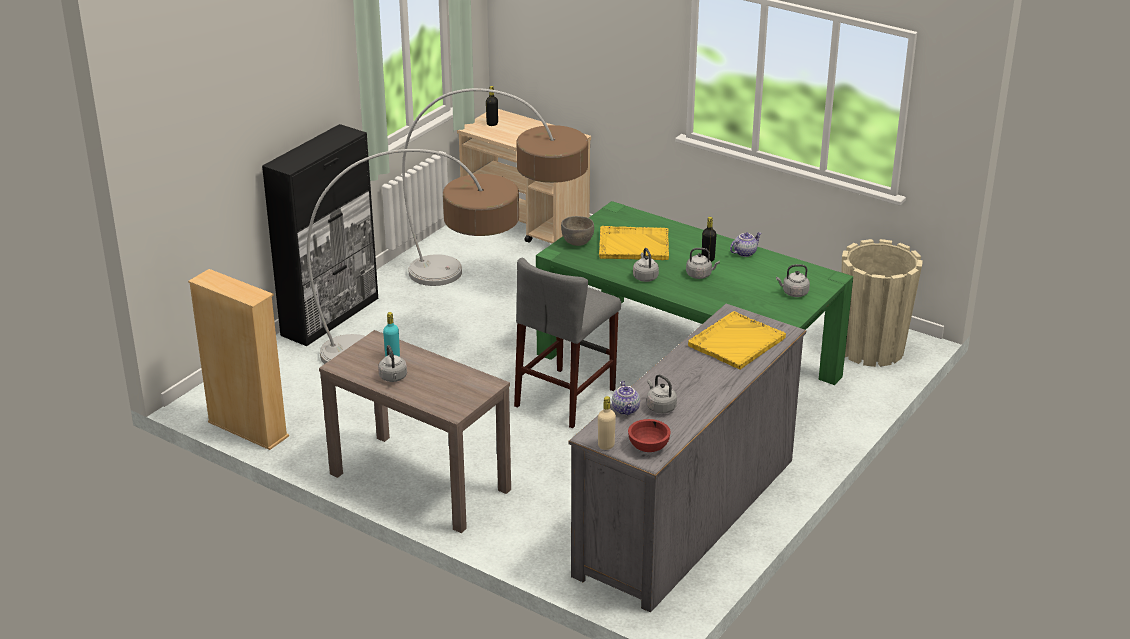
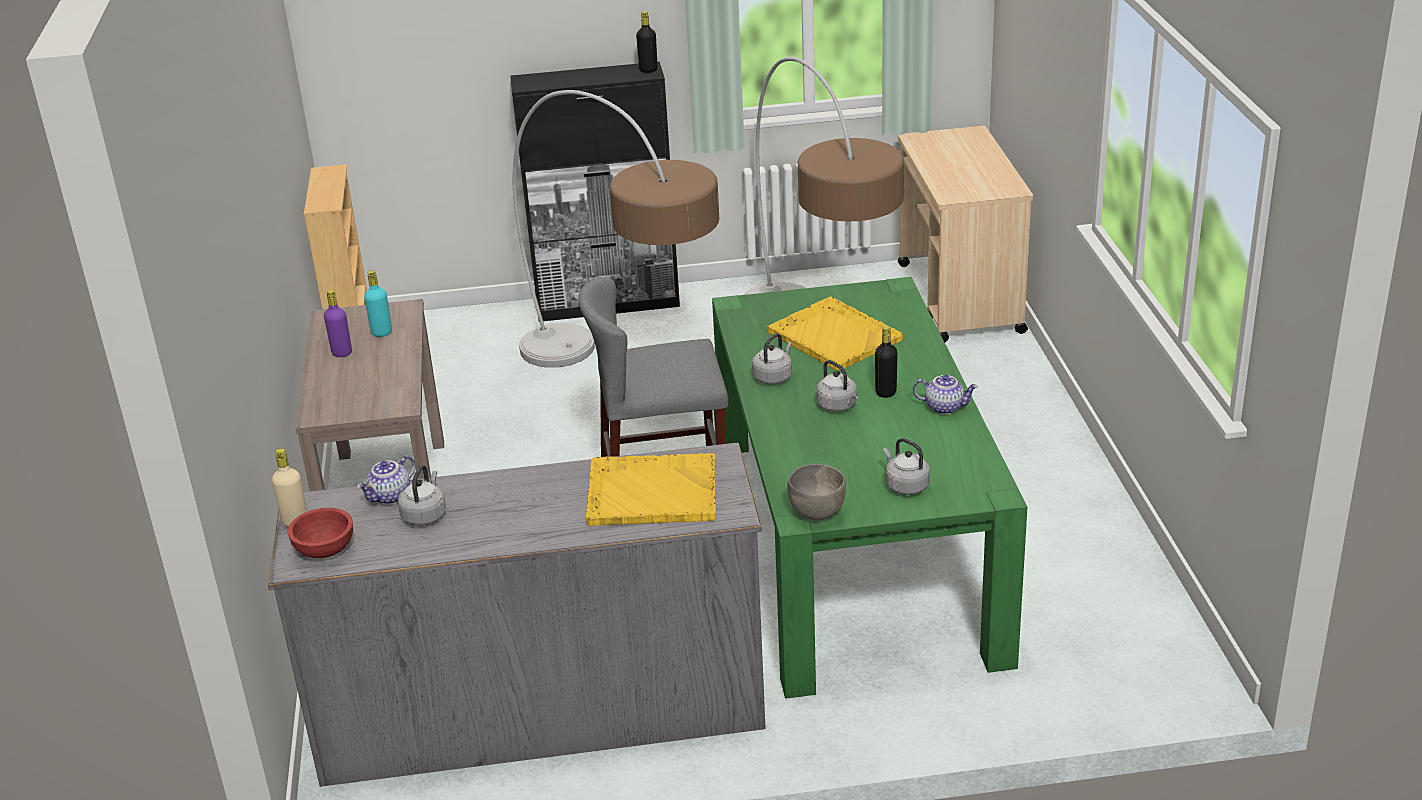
camera: 50 degrees right, 0 degrees up
(393, 378) = (342, 353): grey kettle -> purple bottle
(492, 124) = (946, 142): black bottle -> black bottle (648, 70)
(577, 243) = (780, 305): grey bowl -> grey bowl (817, 513)
(871, 349) = (1123, 658): beige planter -> none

The problem:
Would you write out every record word for word, leaving no picture in?

Your response:
camera: 50 degrees right, 0 degrees up
(393, 378) = (342, 353): grey kettle -> purple bottle
(492, 124) = (946, 142): black bottle -> black bottle (648, 70)
(577, 243) = (780, 305): grey bowl -> grey bowl (817, 513)
(871, 349) = (1123, 658): beige planter -> none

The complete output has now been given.